---------- Dataset ----------

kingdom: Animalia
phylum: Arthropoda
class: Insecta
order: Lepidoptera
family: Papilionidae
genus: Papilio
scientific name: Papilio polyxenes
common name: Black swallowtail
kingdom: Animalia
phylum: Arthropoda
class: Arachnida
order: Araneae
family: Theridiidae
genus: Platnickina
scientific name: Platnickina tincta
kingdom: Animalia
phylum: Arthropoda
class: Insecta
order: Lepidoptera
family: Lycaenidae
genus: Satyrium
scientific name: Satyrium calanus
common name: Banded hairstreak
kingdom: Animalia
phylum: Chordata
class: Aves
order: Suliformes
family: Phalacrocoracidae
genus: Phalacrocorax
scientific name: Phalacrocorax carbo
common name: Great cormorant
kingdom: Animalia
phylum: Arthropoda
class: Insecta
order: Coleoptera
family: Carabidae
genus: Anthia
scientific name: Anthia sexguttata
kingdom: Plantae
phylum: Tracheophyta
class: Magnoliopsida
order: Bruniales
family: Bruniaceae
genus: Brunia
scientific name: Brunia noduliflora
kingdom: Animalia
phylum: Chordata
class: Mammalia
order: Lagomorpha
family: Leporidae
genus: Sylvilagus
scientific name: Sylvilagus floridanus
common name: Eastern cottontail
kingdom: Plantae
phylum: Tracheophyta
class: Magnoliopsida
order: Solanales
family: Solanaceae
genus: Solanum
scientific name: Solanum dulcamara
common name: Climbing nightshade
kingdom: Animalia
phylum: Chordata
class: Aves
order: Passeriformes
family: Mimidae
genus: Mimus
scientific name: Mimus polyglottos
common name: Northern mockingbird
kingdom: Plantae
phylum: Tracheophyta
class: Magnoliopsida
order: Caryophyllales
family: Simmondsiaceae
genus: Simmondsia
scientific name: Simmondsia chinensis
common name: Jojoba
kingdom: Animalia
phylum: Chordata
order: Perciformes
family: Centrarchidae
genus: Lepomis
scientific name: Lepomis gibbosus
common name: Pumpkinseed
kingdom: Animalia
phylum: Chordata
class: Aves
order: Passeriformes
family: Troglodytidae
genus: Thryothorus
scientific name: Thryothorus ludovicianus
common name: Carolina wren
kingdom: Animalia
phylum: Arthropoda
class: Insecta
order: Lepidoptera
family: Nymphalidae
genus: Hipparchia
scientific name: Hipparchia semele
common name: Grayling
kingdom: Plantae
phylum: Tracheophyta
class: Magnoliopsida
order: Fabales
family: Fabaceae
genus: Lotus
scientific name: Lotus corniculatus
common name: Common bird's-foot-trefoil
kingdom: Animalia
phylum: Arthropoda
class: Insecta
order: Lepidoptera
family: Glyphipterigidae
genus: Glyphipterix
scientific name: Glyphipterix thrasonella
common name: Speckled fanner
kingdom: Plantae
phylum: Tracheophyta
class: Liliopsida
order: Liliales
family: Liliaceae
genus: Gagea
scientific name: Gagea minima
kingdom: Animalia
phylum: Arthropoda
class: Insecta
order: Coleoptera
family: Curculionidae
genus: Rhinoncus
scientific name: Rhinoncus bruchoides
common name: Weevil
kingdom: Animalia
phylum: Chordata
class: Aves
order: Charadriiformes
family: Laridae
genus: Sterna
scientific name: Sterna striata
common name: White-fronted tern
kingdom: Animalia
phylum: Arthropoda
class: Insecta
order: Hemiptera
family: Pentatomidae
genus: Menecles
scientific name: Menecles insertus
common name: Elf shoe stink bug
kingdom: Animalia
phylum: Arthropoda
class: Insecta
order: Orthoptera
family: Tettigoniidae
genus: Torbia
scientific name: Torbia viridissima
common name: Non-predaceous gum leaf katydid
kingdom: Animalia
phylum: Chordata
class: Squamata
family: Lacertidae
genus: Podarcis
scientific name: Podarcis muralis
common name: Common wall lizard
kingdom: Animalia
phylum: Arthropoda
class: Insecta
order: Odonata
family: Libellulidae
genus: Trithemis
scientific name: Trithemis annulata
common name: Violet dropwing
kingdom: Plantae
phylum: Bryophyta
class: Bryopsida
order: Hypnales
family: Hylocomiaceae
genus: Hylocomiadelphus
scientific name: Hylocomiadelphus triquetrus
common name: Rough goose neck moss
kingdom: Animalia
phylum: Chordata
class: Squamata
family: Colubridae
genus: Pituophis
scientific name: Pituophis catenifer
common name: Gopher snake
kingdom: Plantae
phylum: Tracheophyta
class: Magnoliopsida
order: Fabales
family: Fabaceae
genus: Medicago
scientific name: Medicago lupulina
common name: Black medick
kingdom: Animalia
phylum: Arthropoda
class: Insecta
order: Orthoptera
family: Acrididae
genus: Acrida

----------

What is being asked —
Reproduce every line of the material above word for word, from the first to the last.

Finished answer —
kingdom: Animalia
phylum: Arthropoda
class: Insecta
order: Lepidoptera
family: Papilionidae
genus: Papilio
scientific name: Papilio polyxenes
common name: Black swallowtail
kingdom: Animalia
phylum: Arthropoda
class: Arachnida
order: Araneae
family: Theridiidae
genus: Platnickina
scientific name: Platnickina tincta
kingdom: Animalia
phylum: Arthropoda
class: Insecta
order: Lepidoptera
family: Lycaenidae
genus: Satyrium
scientific name: Satyrium calanus
common name: Banded hairstreak
kingdom: Animalia
phylum: Chordata
class: Aves
order: Suliformes
family: Phalacrocoracidae
genus: Phalacrocorax
scientific name: Phalacrocorax carbo
common name: Great cormorant
kingdom: Animalia
phylum: Arthropoda
class: Insecta
order: Coleoptera
family: Carabidae
genus: Anthia
scientific name: Anthia sexguttata
kingdom: Plantae
phylum: Tracheophyta
class: Magnoliopsida
order: Bruniales
family: Bruniaceae
genus: Brunia
scientific name: Brunia noduliflora
kingdom: Animalia
phylum: Chordata
class: Mammalia
order: Lagomorpha
family: Leporidae
genus: Sylvilagus
scientific name: Sylvilagus floridanus
common name: Eastern cottontail
kingdom: Plantae
phylum: Tracheophyta
class: Magnoliopsida
order: Solanales
family: Solanaceae
genus: Solanum
scientific name: Solanum dulcamara
common name: Climbing nightshade
kingdom: Animalia
phylum: Chordata
class: Aves
order: Passeriformes
family: Mimidae
genus: Mimus
scientific name: Mimus polyglottos
common name: Northern mockingbird
kingdom: Plantae
phylum: Tracheophyta
class: Magnoliopsida
order: Caryophyllales
family: Simmondsiaceae
genus: Simmondsia
scientific name: Simmondsia chinensis
common name: Jojoba
kingdom: Animalia
phylum: Chordata
order: Perciformes
family: Centrarchidae
genus: Lepomis
scientific name: Lepomis gibbosus
common name: Pumpkinseed
kingdom: Animalia
phylum: Chordata
class: Aves
order: Passeriformes
family: Troglodytidae
genus: Thryothorus
scientific name: Thryothorus ludovicianus
common name: Carolina wren
kingdom: Animalia
phylum: Arthropoda
class: Insecta
order: Lepidoptera
family: Nymphalidae
genus: Hipparchia
scientific name: Hipparchia semele
common name: Grayling
kingdom: Plantae
phylum: Tracheophyta
class: Magnoliopsida
order: Fabales
family: Fabaceae
genus: Lotus
scientific name: Lotus corniculatus
common name: Common bird's-foot-trefoil
kingdom: Animalia
phylum: Arthropoda
class: Insecta
order: Lepidoptera
family: Glyphipterigidae
genus: Glyphipterix
scientific name: Glyphipterix thrasonella
common name: Speckled fanner
kingdom: Plantae
phylum: Tracheophyta
class: Liliopsida
order: Liliales
family: Liliaceae
genus: Gagea
scientific name: Gagea minima
kingdom: Animalia
phylum: Arthropoda
class: Insecta
order: Coleoptera
family: Curculionidae
genus: Rhinoncus
scientific name: Rhinoncus bruchoides
common name: Weevil
kingdom: Animalia
phylum: Chordata
class: Aves
order: Charadriiformes
family: Laridae
genus: Sterna
scientific name: Sterna striata
common name: White-fronted tern
kingdom: Animalia
phylum: Arthropoda
class: Insecta
order: Hemiptera
family: Pentatomidae
genus: Menecles
scientific name: Menecles insertus
common name: Elf shoe stink bug
kingdom: Animalia
phylum: Arthropoda
class: Insecta
order: Orthoptera
family: Tettigoniidae
genus: Torbia
scientific name: Torbia viridissima
common name: Non-predaceous gum leaf katydid
kingdom: Animalia
phylum: Chordata
class: Squamata
family: Lacertidae
genus: Podarcis
scientific name: Podarcis muralis
common name: Common wall lizard
kingdom: Animalia
phylum: Arthropoda
class: Insecta
order: Odonata
family: Libellulidae
genus: Trithemis
scientific name: Trithemis annulata
common name: Violet dropwing
kingdom: Plantae
phylum: Bryophyta
class: Bryopsida
order: Hypnales
family: Hylocomiaceae
genus: Hylocomiadelphus
scientific name: Hylocomiadelphus triquetrus
common name: Rough goose neck moss
kingdom: Animalia
phylum: Chordata
class: Squamata
family: Colubridae
genus: Pituophis
scientific name: Pituophis catenifer
common name: Gopher snake
kingdom: Plantae
phylum: Tracheophyta
class: Magnoliopsida
order: Fabales
family: Fabaceae
genus: Medicago
scientific name: Medicago lupulina
common name: Black medick
kingdom: Animalia
phylum: Arthropoda
class: Insecta
order: Orthoptera
family: Acrididae
genus: Acrida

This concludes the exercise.